Domestic Shelter's online database makes it easy to search for women's shelters in your area and quickly pull up a wishlist of items they need. Shelters could use everything from razors, to children's toys, to cleaning supplies, all of which are just a few clicks (and a credit card) away.
Donate Your Old Cell Phone
Verizon's HopeLine program allows you to easily donate your old phone from any provider to a domestic abuse survivor. Women fleeing an abusive situation often have to disconnect their phones, leaving them without a way to contact the police if needed, and making it difficult to get a job. If you have an old phone lying around, or plan to upgrade soon, consider giving it to a survivor in need.
"Wireless phones and technology serve as a vital link for all of us," the National Domestic Violence Hotline's website says of the program. "They’re also an especially safe and reliable way for domestic violence victims and survivors to reach emergency or support services in times of crisis and stay connected with employers, family, and friends."
Donating a phone is easy: First, disconnect the phone’s service, erase its data, and remove the SIM card. Then, put it in a bag with the charger and any relevant accessories, and drop it in a HopeLine bin at a nearby Verizon store. You can also get a prepaid shipping label to mail it in. Check out HopeLine's website for more info.
Shop In A Way That Benefits The NCADV
Alternatively, if you're shopping for a phone or phone accessories, you can do it in a way that supports the NCADV's efforts to end domestic violence. When you shop Priority Wireless' website, 10 percent of everything you spend will go directly to the NCADV. Ruth Glenn, NCADV's executive director, tells Bustle the pre-owned phones go through extensive screening and testing before being re-sold online, and the donated funds "support the NCADV programs that support safety and wellness for victims of domestic violence." Nothing beats buying a phone and simultaneously helping combat violence against women.

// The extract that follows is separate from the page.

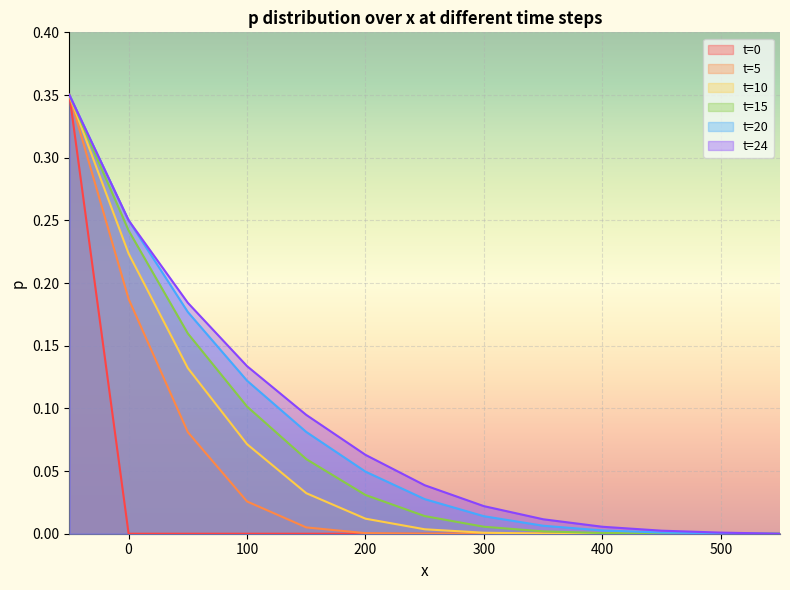

Is the value of t=10 at 300 greater than the value of t=0 at 450?

Yes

Or, if you prefer to donate directly to the NCADV, you can do so here.
Also, don't forget that when you're doing your holiday shopping on Amazon, you can visit smile.amazon.com and choose a charity to support. A small portion of your purchase — 0.5 percent — will go to your designated charity every time you shop, and that can add up.

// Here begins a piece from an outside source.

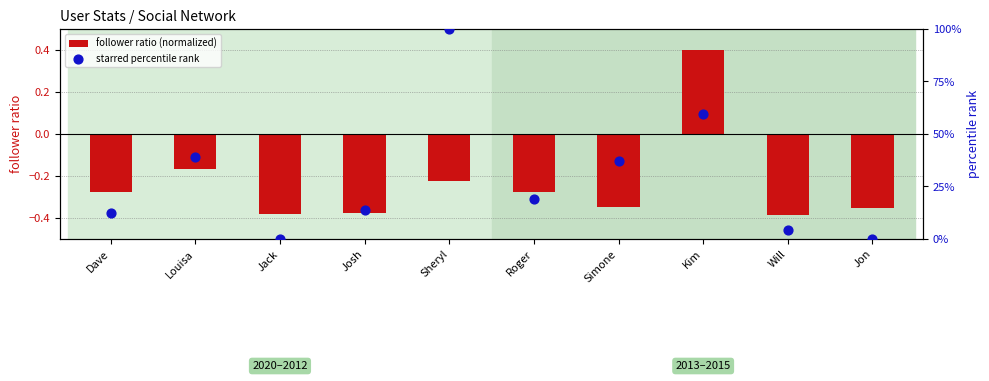

Which series has the largest total across all categories?

starred percentile rank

Volunteer Or Fundraise For RAINN
The Rape, Abuse & Incest National Network (RAINN) is the nation's largest anti-sexual violence organization that operates a sexual assault hotline, supports survivors, and works to prevent sexual assault. RAINN relies on volunteers to keep its hotline running 24/7, and anyone who can dedicate at least 12 hours a month to helping survivors can apply online. Volunteers work remotely, so you don't even have to leave your couch.
RAINN also asks people to fundraise on its behalf to fund the services it provides to survivors. If you have a birthday coming up, you can pledge your birthday to RAINN by asking your friends and family to make donations instead of buying presents (Facebook also makes this easy by allowing you to start a fundraiser for your birthday).

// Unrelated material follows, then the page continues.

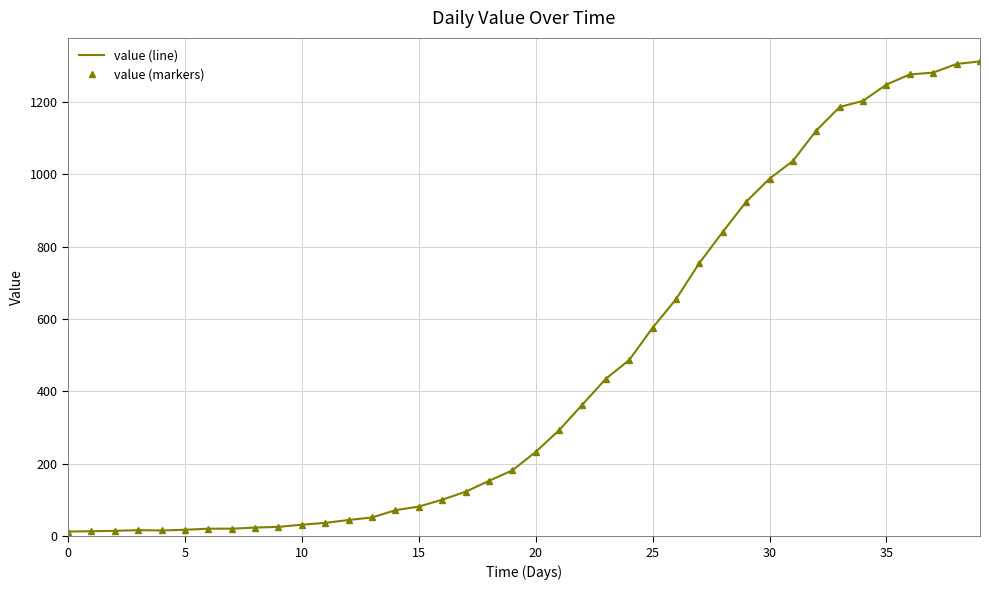

At which label is value (markers) closest to 662?

26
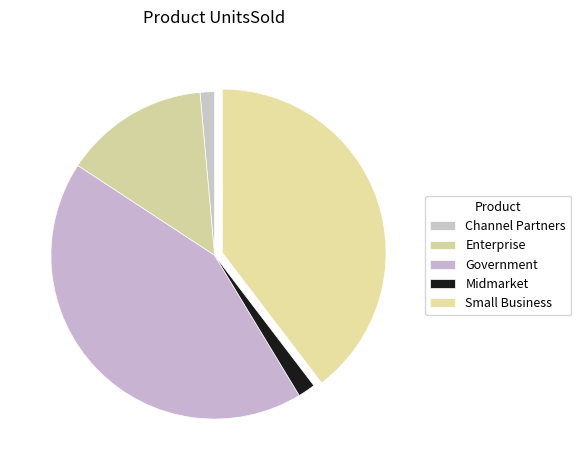

Which slice is the smallest?

Channel Partners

And even if your birthday is months away, you can always ask the people in your life to donate to a good cause. You can sign up to fundraise on RAINN's website.
"News about sexual violence can prompt negative reactions, and it's important to support survivors when these stories are frequently on the news," says Sara McGovern, RAINN's press secretary, noting that it's also vital to be there for friends struggling with news cycle. "Above all, be supportive and caring."
The continuous flood of allegations in the news acts as a constant reminder that violence against women is still a pervasive issue in the U.S., but taking action to support survivors is a concrete way to fight back. After all, supporting other women is never a bad idea.